-- Collected data --
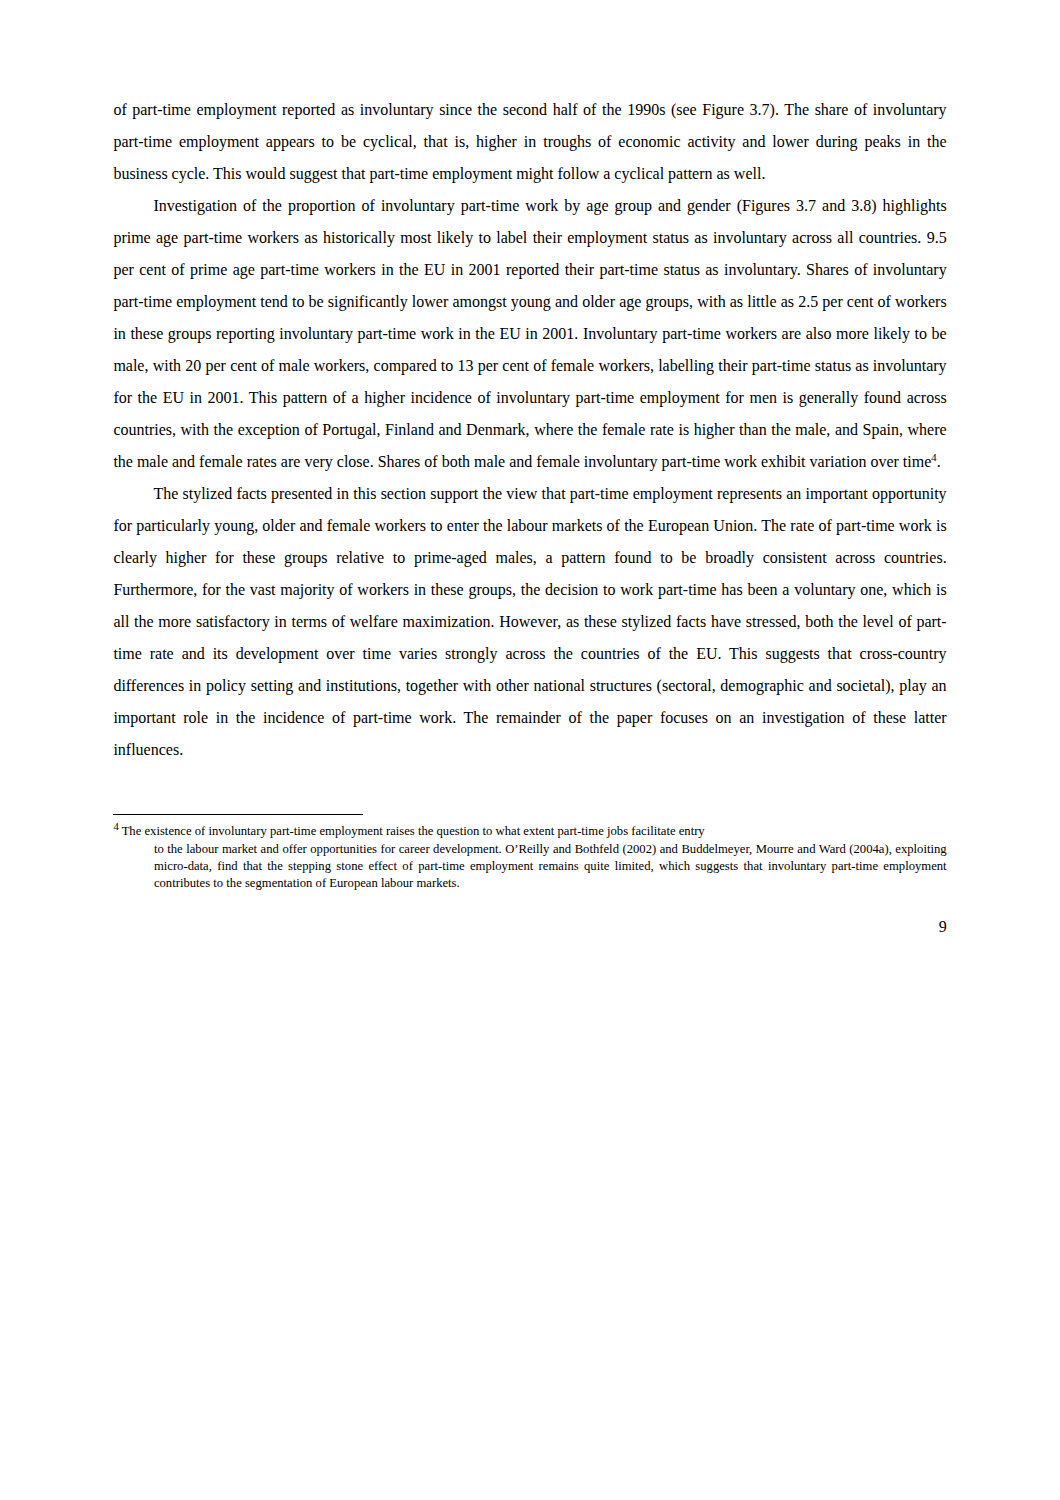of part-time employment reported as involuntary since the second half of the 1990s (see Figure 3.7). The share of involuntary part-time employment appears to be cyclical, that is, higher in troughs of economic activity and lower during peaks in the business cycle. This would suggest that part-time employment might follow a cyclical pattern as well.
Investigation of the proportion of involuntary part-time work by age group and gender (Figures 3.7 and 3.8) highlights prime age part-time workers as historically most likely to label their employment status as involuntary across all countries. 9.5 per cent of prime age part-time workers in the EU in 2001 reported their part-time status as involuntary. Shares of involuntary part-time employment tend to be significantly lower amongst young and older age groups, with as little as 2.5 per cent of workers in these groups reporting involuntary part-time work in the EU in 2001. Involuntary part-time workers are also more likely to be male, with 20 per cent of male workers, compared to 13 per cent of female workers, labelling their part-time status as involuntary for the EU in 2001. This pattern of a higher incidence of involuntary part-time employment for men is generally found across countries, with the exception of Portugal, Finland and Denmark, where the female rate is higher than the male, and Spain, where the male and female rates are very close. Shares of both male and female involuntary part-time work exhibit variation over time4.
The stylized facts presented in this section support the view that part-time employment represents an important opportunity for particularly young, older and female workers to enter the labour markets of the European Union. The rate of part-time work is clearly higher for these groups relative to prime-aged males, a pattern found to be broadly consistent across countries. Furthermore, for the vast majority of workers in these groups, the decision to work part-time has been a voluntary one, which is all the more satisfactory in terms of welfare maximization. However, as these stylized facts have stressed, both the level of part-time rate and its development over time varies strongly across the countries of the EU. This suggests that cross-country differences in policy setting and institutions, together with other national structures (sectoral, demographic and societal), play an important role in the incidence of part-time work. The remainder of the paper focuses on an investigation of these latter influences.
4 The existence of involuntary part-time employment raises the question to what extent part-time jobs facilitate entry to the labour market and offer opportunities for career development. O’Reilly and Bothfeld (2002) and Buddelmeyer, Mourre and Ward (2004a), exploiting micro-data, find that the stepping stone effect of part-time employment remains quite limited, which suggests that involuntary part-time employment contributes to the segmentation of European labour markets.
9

-- WHAT YOU HAVE TO DO --
Give the data back exactly, omitting all pictures.

-- FINISHED EXERCISE --
of part-time employment reported as involuntary since the second half of the 1990s (see Figure 3.7). The share of involuntary part-time employment appears to be cyclical, that is, higher in troughs of economic activity and lower during peaks in the business cycle. This would suggest that part-time employment might follow a cyclical pattern as well.
Investigation of the proportion of involuntary part-time work by age group and gender (Figures 3.7 and 3.8) highlights prime age part-time workers as historically most likely to label their employment status as involuntary across all countries. 9.5 per cent of prime age part-time workers in the EU in 2001 reported their part-time status as involuntary. Shares of involuntary part-time employment tend to be significantly lower amongst young and older age groups, with as little as 2.5 per cent of workers in these groups reporting involuntary part-time work in the EU in 2001. Involuntary part-time workers are also more likely to be male, with 20 per cent of male workers, compared to 13 per cent of female workers, labelling their part-time status as involuntary for the EU in 2001. This pattern of a higher incidence of involuntary part-time employment for men is generally found across countries, with the exception of Portugal, Finland and Denmark, where the female rate is higher than the male, and Spain, where the male and female rates are very close. Shares of both male and female involuntary part-time work exhibit variation over time4.
The stylized facts presented in this section support the view that part-time employment represents an important opportunity for particularly young, older and female workers to enter the labour markets of the European Union. The rate of part-time work is clearly higher for these groups relative to prime-aged males, a pattern found to be broadly consistent across countries. Furthermore, for the vast majority of workers in these groups, the decision to work part-time has been a voluntary one, which is all the more satisfactory in terms of welfare maximization. However, as these stylized facts have stressed, both the level of part-time rate and its development over time varies strongly across the countries of the EU. This suggests that cross-country differences in policy setting and institutions, together with other national structures (sectoral, demographic and societal), play an important role in the incidence of part-time work. The remainder of the paper focuses on an investigation of these latter influences.
4 The existence of involuntary part-time employment raises the question to what extent part-time jobs facilitate entry to the labour market and offer opportunities for career development. O’Reilly and Bothfeld (2002) and Buddelmeyer, Mourre and Ward (2004a), exploiting micro-data, find that the stepping stone effect of part-time employment remains quite limited, which suggests that involuntary part-time employment contributes to the segmentation of European labour markets.
9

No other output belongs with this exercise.